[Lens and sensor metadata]
● ● ● ● ● ● ●
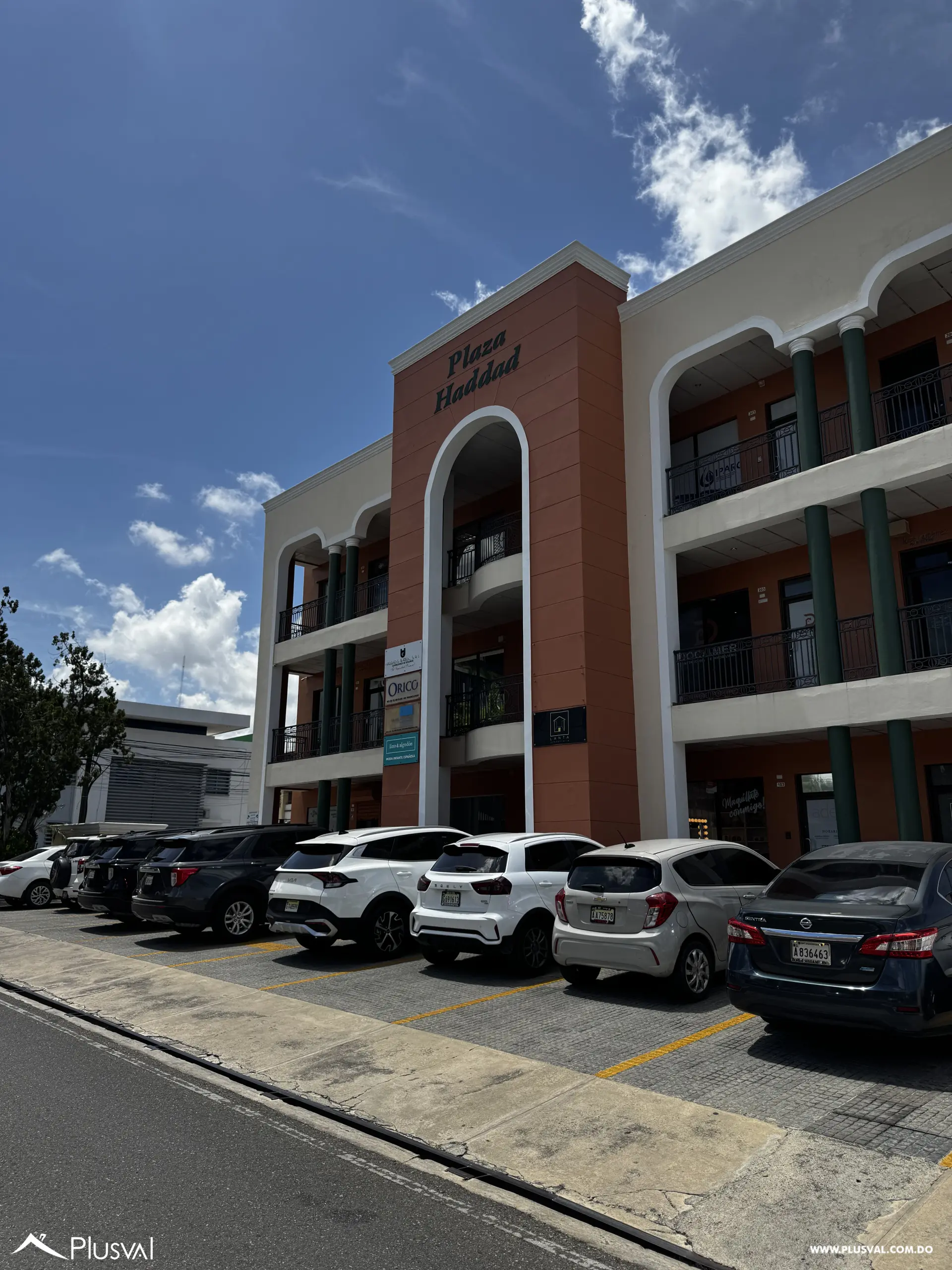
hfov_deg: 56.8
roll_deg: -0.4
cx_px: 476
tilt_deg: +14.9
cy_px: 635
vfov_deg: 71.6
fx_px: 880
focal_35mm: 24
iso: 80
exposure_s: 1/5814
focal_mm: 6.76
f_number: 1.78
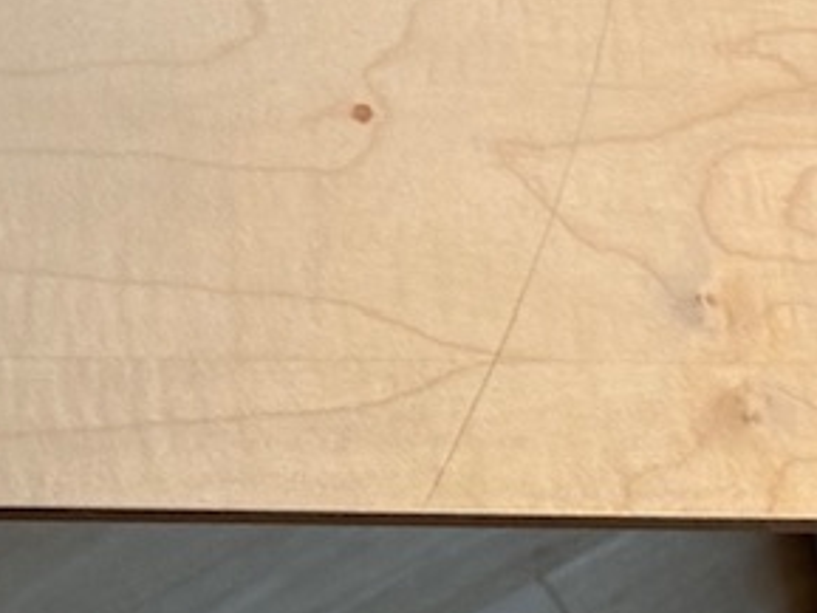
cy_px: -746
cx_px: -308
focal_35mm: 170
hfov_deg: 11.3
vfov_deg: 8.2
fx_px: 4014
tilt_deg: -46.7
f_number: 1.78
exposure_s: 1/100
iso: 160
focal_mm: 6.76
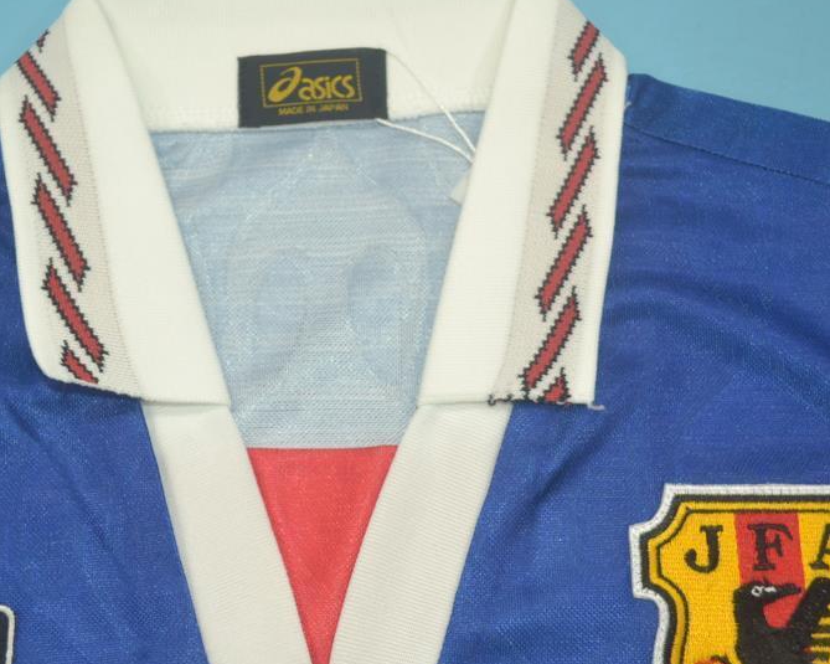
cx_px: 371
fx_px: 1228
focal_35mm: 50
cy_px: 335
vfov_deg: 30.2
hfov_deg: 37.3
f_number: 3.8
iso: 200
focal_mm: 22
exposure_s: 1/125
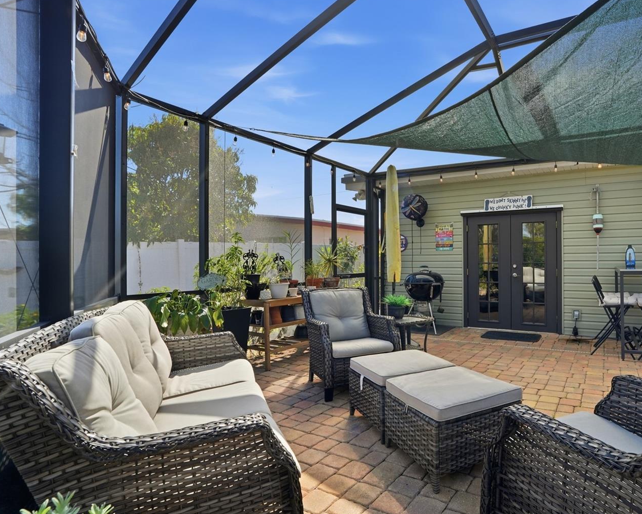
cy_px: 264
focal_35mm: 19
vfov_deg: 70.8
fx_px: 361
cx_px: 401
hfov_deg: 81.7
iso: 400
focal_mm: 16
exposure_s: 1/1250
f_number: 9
● ● ● ● ● ● ●
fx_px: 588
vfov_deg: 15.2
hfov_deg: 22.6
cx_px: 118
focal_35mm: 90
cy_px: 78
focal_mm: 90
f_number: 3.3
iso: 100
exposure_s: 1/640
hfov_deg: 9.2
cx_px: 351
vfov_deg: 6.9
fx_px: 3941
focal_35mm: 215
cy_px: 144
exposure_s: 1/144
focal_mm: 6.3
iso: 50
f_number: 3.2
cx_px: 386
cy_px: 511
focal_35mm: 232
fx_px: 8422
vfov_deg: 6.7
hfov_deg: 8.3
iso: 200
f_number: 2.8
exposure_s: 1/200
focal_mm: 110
● ● ● ● ● ● ●
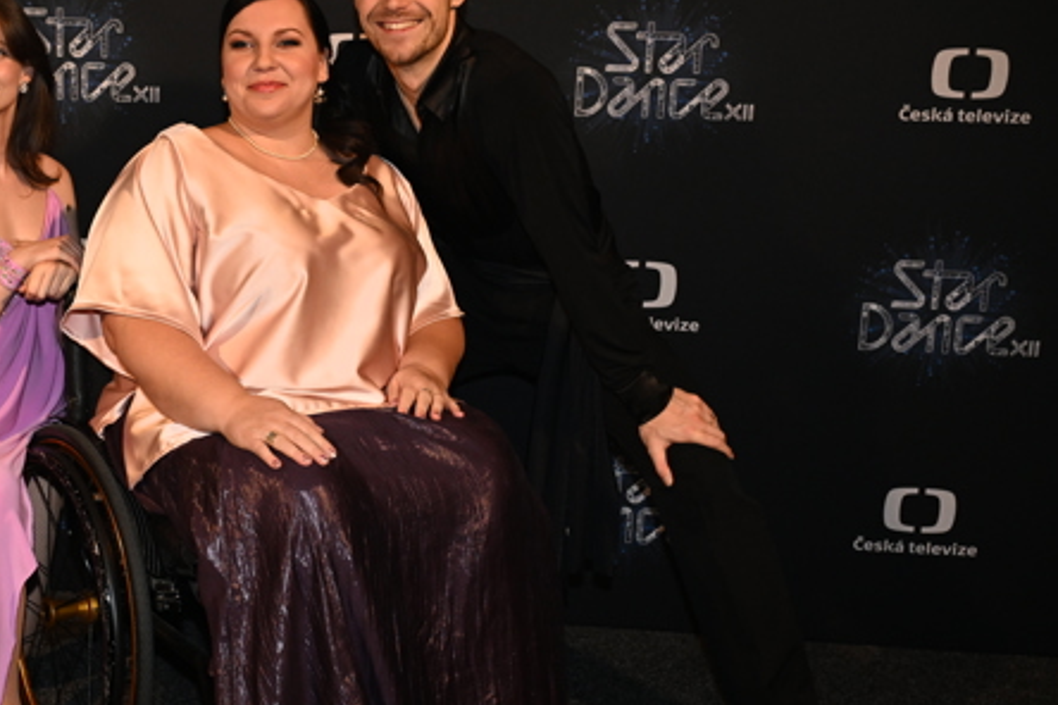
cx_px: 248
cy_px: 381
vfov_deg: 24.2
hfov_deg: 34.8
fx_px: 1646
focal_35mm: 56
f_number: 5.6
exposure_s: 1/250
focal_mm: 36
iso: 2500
● ● ● ● ● ● ●
• _Task statement_
Reproduce the data above exactly, but only from the line containing "hfov_deg: 56.8" through the line containing "focal_mm: 16". Omit all pictures.

• _Answer to this problem_
hfov_deg: 56.8
roll_deg: -0.4
cx_px: 476
tilt_deg: +14.9
cy_px: 635
vfov_deg: 71.6
fx_px: 880
focal_35mm: 24
iso: 80
exposure_s: 1/5814
focal_mm: 6.76
f_number: 1.78
cy_px: -746
cx_px: -308
focal_35mm: 170
hfov_deg: 11.3
vfov_deg: 8.2
fx_px: 4014
tilt_deg: -46.7
f_number: 1.78
exposure_s: 1/100
iso: 160
focal_mm: 6.76
cx_px: 371
fx_px: 1228
focal_35mm: 50
cy_px: 335
vfov_deg: 30.2
hfov_deg: 37.3
f_number: 3.8
iso: 200
focal_mm: 22
exposure_s: 1/125
cy_px: 264
focal_35mm: 19
vfov_deg: 70.8
fx_px: 361
cx_px: 401
hfov_deg: 81.7
iso: 400
focal_mm: 16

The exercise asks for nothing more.